Figure 7. The investigation of the immune landscape in low- and high-risk groups. (A) Plot illustrating the correlation between risk score and levels of immune cell infiltration. (B) The difference in immune cell infiltration level between low- and high-risk groups. *P < 0.05; **P < 0.01; ***P < 0.001; ****P < 0.0001.

Figure 8. Dissection of TME based on PCD signature. (A) The difference of TME score between in low- and high-risk groups. (B) ssGSEA algorithm calculated the differences in immune cell infiltration levels and immune function between low- and high-risk groups. (C) Visualization of all cell subtypes from 7 samples through t-SNE plot. Different cell subtypes were annotated. Proportions of different cell types in each sample were computed. (D) Violin plot of risk score in different cell types. *P < 0.05; **P < 0.01; ***P < 0.001; ****P < 0.0001.

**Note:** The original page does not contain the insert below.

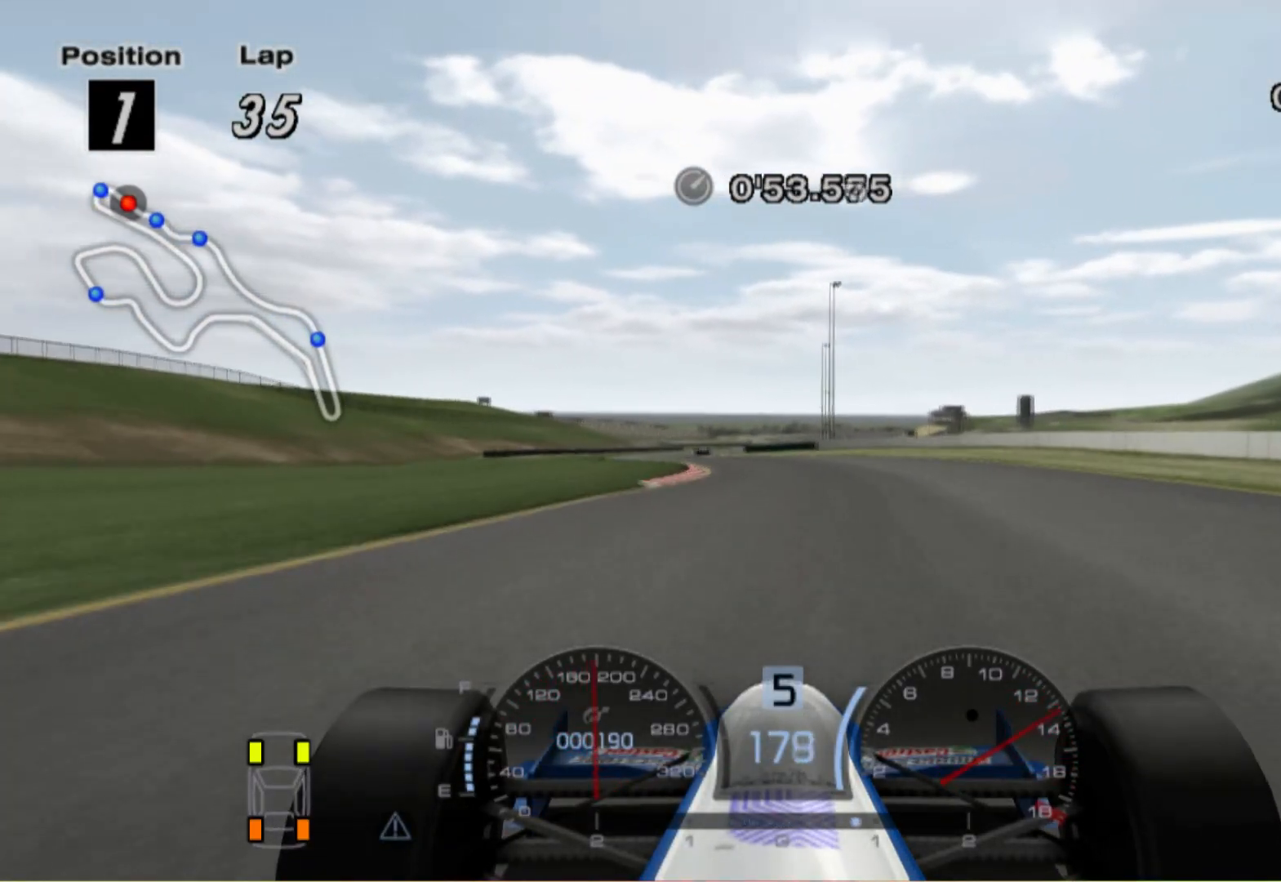
{"buttons": [], "left_stick": "right", "right_stick": "center", "events": [[160, "left_stick", "center"], [440, "left_stick", "right"]]}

3.8 PCD-related gene signature was associated with immunotherapy responses in CRC

Immunotherapy has emerged as a powerful clinical approach for treating various cancers (49). However, patients who fail to mount an effective immune response do not derive significant benefit from immunotherapies. Therefore, there is an urgent need to distinguish between immunotherapy-sensitive and immunotherapy-insensitive patients with CRC. The TIDE algorithm, which assessed the predictive power of the risk score in determining immunotherapy response in patients with CRC, revealed that responders had lower risk scores than non-responders. Notably, the low-risk group displayed lower TIDE scores and correlation analyses, indicating a positive relationship between the risk and TIDE scores. Furthermore, the low-risk group showed a higher immunotherapy response rate (48.8%) in contrast to the poorer response rate observed in the high-risk group (28.4%). Moreover, the risk score was associated with the tumor stroma, prompting an investigation into the impact of stromal scores on immunotherapy response rates. Interestingly, the high stromal score group exhibited a lower immunotherapy response rate (22.3%) compared to those in the low stromal score group. (54.9%) (Figure 9A). By integrating the risk and stromal scores, the findings revealed that in the low-stromal score group, the immunotherapy response rates were 61.7% and 46% in the low-risk and high-risk groups, respectively. Conversely, in the high stromal score group, the immunotherapy response rate was 32% in the low-risk group and 15% in the high-risk group. These findings suggest that the combination of the risk and stromal score could serve as a reliable biomarker for predicting immunotherapy response in patients with CRC.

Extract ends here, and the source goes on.